BAIDOA, Somalia (Reuters) - An unidentified aircraft bombed an Islamist rebel stronghold in central Somalia on Thursday, witnesses said, but it was not immediately clear if there were any casualties.

World

U.S. forces have launched several airstrikes inside Somalia in recent months against al Shabaab insurgents who have been fighting Somalia's weak Western-backed interim government and its Ethiopian military allies since the start of last year.

"A plane bombarded the outskirts of our village," said Hassan Maalim in Goobgudud, 18 miles southwest of Baidoa. "The whole earth shook but we don't know the damage or death it caused. It was flying over us since morning."

The identity of the aircraft was unclear.

In May, U.S. war planes killed al Shabaab leader Aden Hashi Ayro, who was said to be al Qaeda's top man in the country. That attack took place in Dusamareb, also in central Somalia.

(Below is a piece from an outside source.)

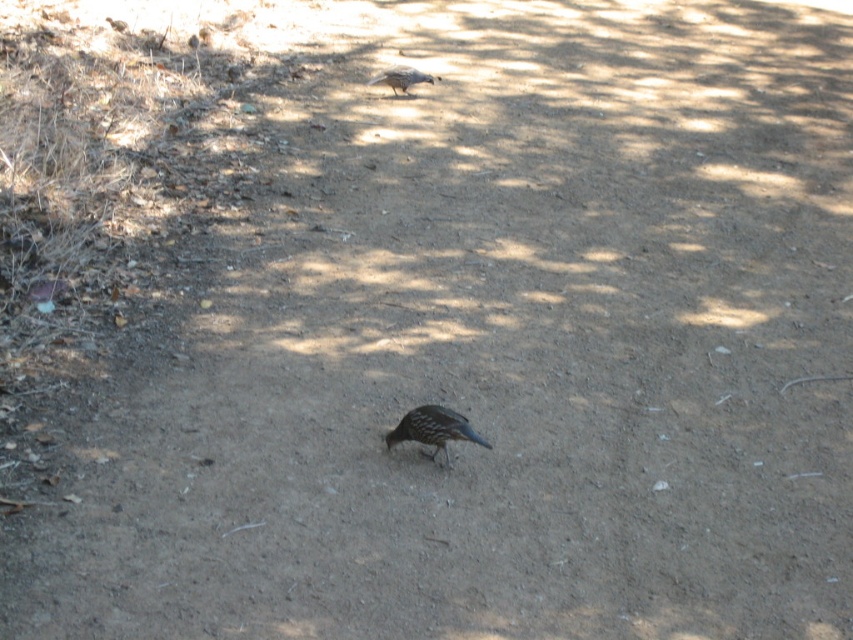
You are a nature photographer aiming to capture both the blue glossy bird at center and the brown speckled bird at upper center in a single frame. Based on their positions, which bird should you focus on first to ensure both are in the same shot?

The blue glossy bird at center is located below the brown speckled bird at upper center. To capture both in the same frame, you should focus on the brown speckled bird at upper center first, as it is higher up and will require adjusting the camera angle downward to include the lower positioned blue glossy bird at center.

You are standing at the starting point of the dirt path and want to reach the bird at point [401,88]. However, there is another bird at point [454,435] blocking your way. Can you walk around it without getting too close?

Point [454,435] is closer to the camera than point [401,88], so the bird at point [454,435] is in front of you. You can walk around it to reach the bird at point [401,88] without getting too close.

Washington says al Shabaab has links to al Qaeda and says it has provided a safe haven for militants including the bombers of U.S. embassies in Kenya and Tanzania in 1998.

Somalia-based al Qaeda operatives were also suspected in a suicide attack on Kenya's coast in 2002 that killed 15 people at an Israeli-owned beach hotel.

Underlining growing insecurity in the capital Mogadishu, the children's charity SOS said Thursday it was closing two schools there and evacuating four teachers who were detained by Somali security forces during a nearby gunbattle Tuesday.

"The teachers, Kenyans of Somali origin, are severely traumatized," it said in a statement. "Both schools will be reopened when the situation is considered safe and our co-workers and students are no longer at risk."

In a more positive sign, a Jubba Airways plane carrying 120 Somali deportees from Saudi Arabia landed without incident at the city's international airport Thursday.

Last month, al Shabaab fighters threatened to shoot down any aircraft using the coastal airstrip, and fired mortar shells at an African Union military plane that touched down there.

The plane from Saudi Arabia was the first to land since then.